We are currently asset sensitive within one year. However, neither the “gap” analysis nor asset/liability simulation modeling is a precise indicator of our interest sensitivity position due to the many factors that affect net interest income, including changes in the volume and mix of earning assets and interest-bearing liabilities.

  

Net Interest Income Sensitivity

  

Change in short term interest rates  Hypothetical
percentage change in
net interest income
     
   September 30,
2016
   June 30,
2016
   March 31,
2016
   December 31,
2015
 
+200bp    +2.12%     +2.13%   +1.68%    +1.61%
+100bp    +1.26 %     +1.26%   +1.189%    +0.89%
Flat                    
-100bp   -2.84%    -3.66%   -4.08%     -3.55%
-200bp   -4.57%    -4.60%   -6.27%     -9.19%

  

The decrease in net interest income in a down 200 basis point environment primarily results from the current level of interest rates being paid on our interest bearing transaction accounts as well as money market accounts. The interest rates on these accounts are at a level where they cannot be repriced in proportion to the change in interest rates. At the current historically low interest rate levels, we believe that a downward shift of 200 basis points across the entire yield curve is unlikely.

We also perform a valuation analysis projecting future cash flows from assets and liabilities to determine the Present Value of Equity (“PVE”) over a range of changes in market interest rates. The sensitivity of PVE to changes in interest rates is a measure of the sensitivity of earnings over a longer time horizon. At September 30, 2016, June 30, 2016, March 31, 2016 and December 31 2015, the PVE exposure in a plus 200 basis point increase in market interest rates was estimated to be +4.06%, +5.73% ,+3.49% and -0.07%, respectively.

THINGS TO DO
**a)** List every change in short-term interest rates that appears as a row in the table of the passage on interest rate sensitivity.
**b)** Transcribe the passage on interest rate sensitivity, starting at "We are currently" and ending at "and interest-bearing liabilities.".

GIVEN DATA
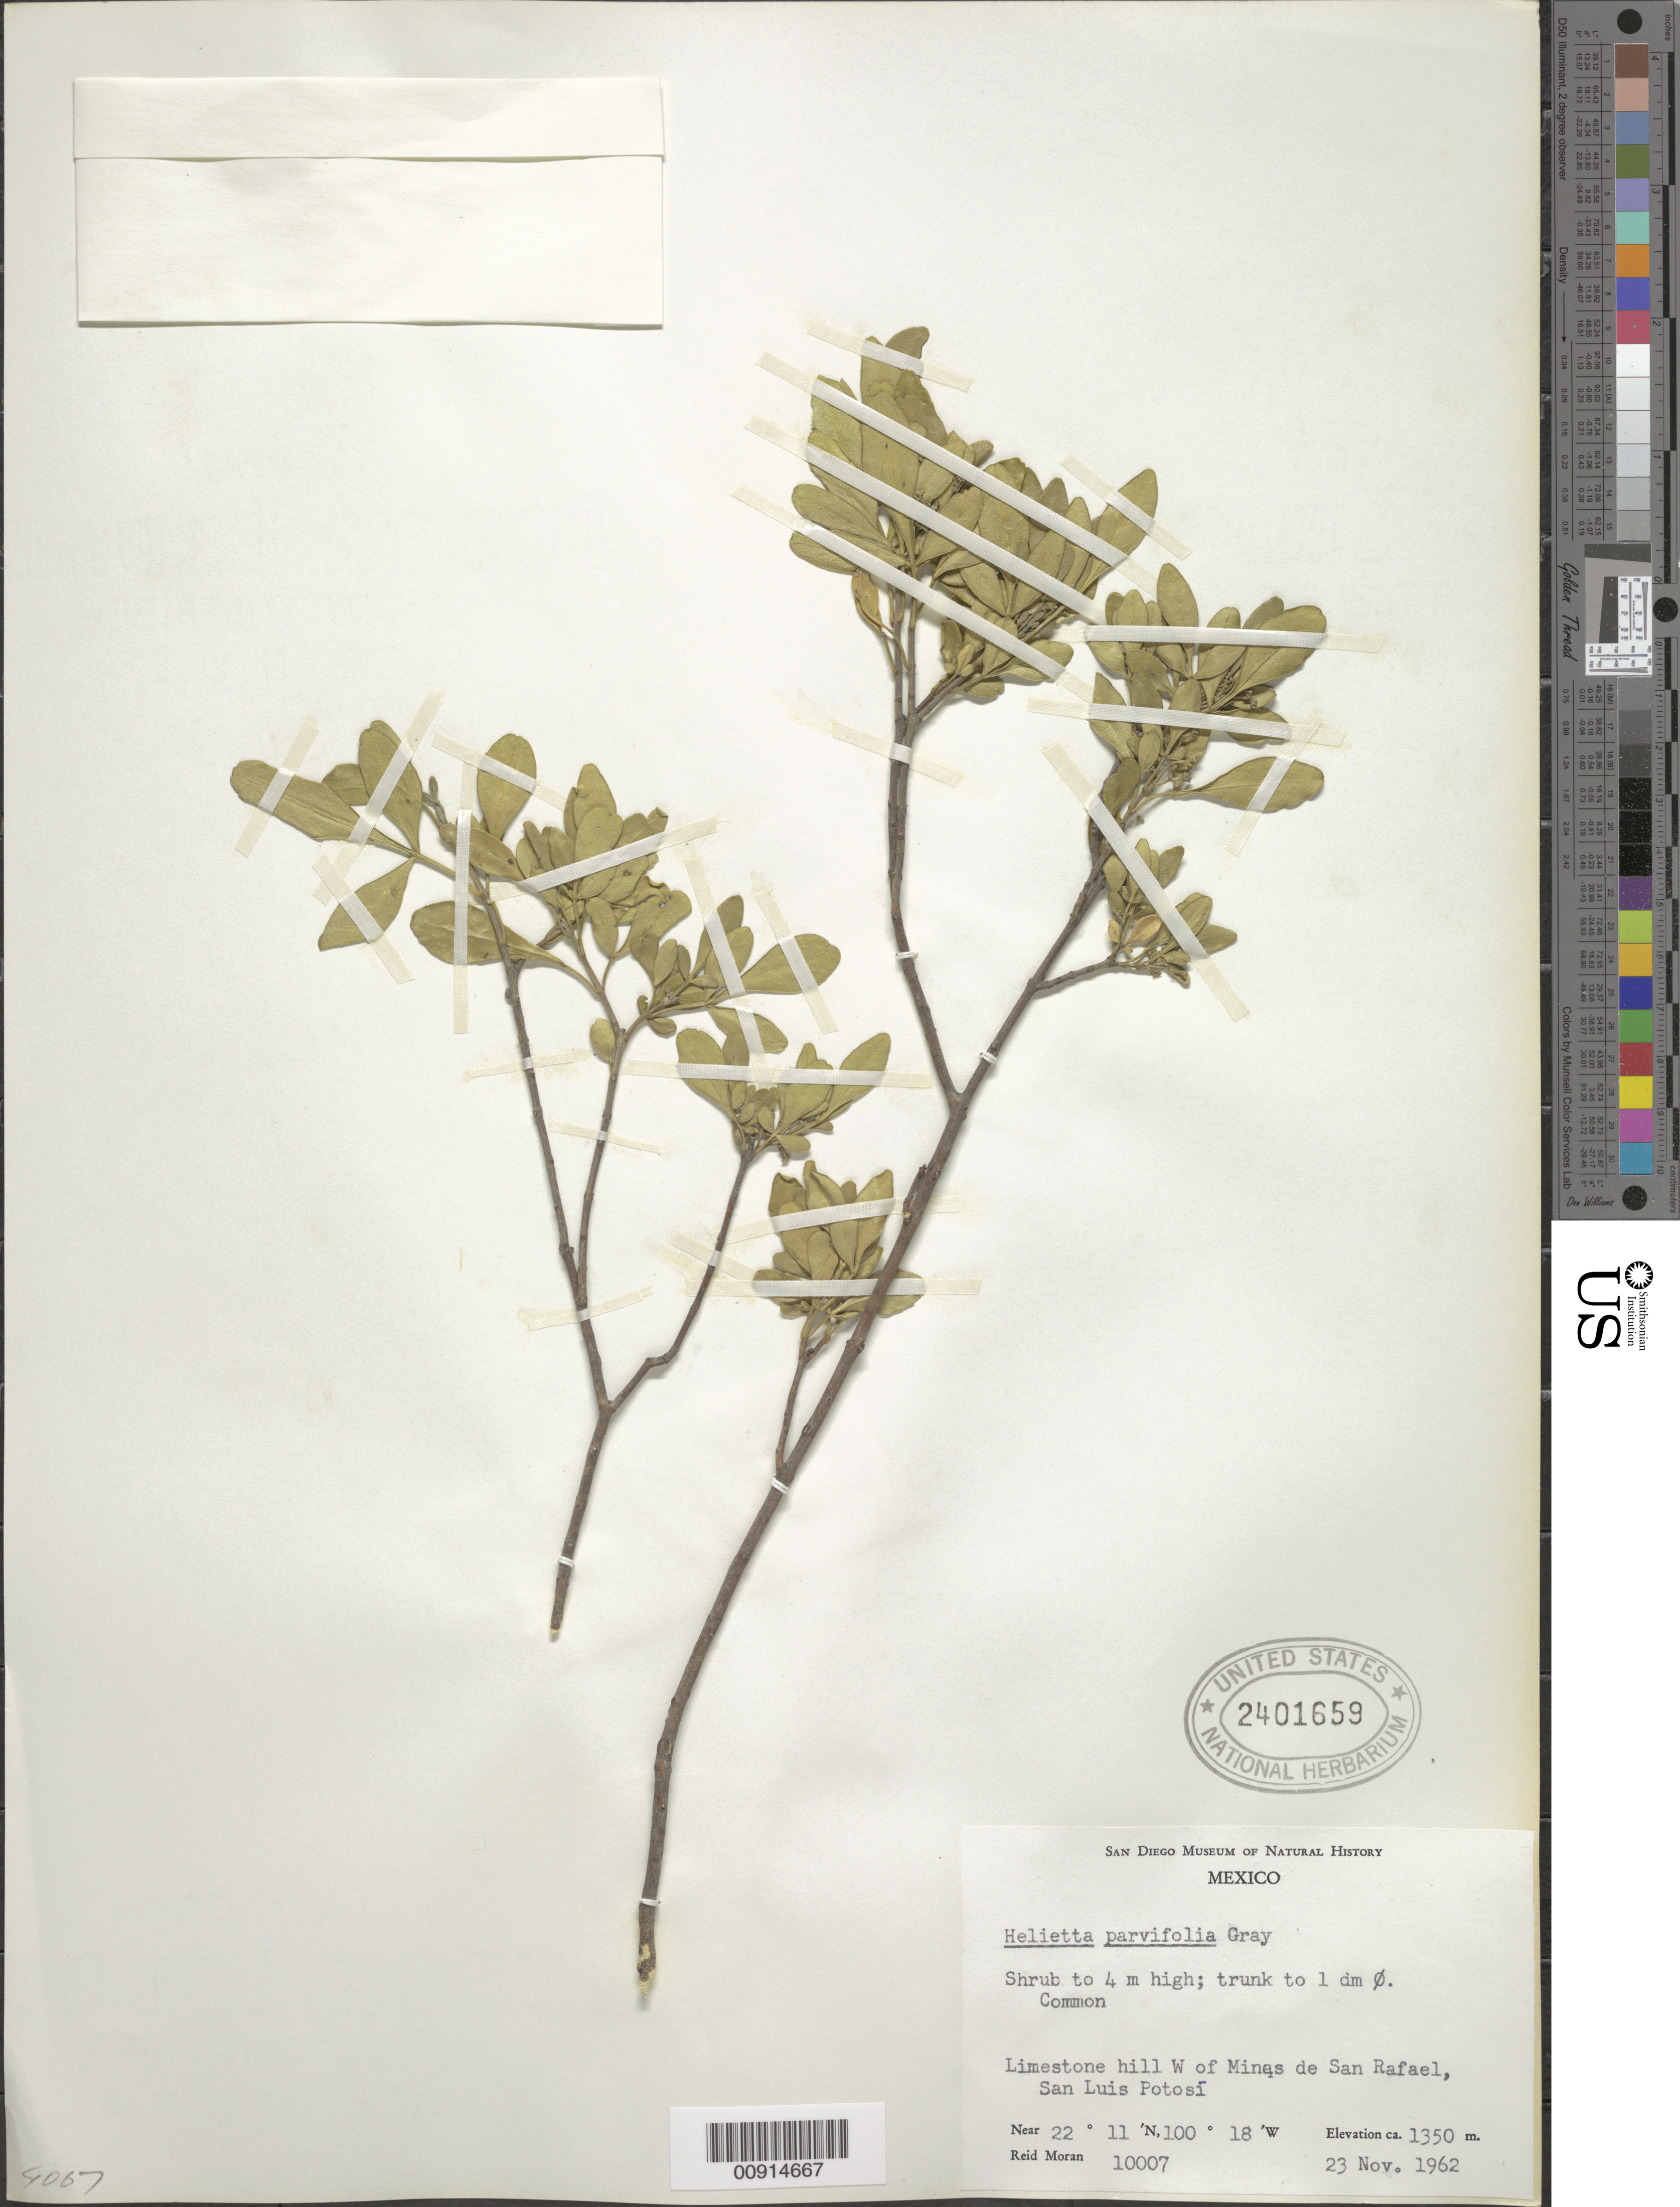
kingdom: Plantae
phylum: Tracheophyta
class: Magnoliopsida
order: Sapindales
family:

ANSWERS PER TASK
**a)**
+200bp
+100bp
Flat
-100bp
-200bp

**b)**
We are currently asset sensitive within one year. However, neither the “gap” analysis nor asset/liability simulation modeling is a precise indicator of our interest sensitivity position due to the many factors that affect net interest income, including changes in the volume and mix of earning assets and interest-bearing liabilities.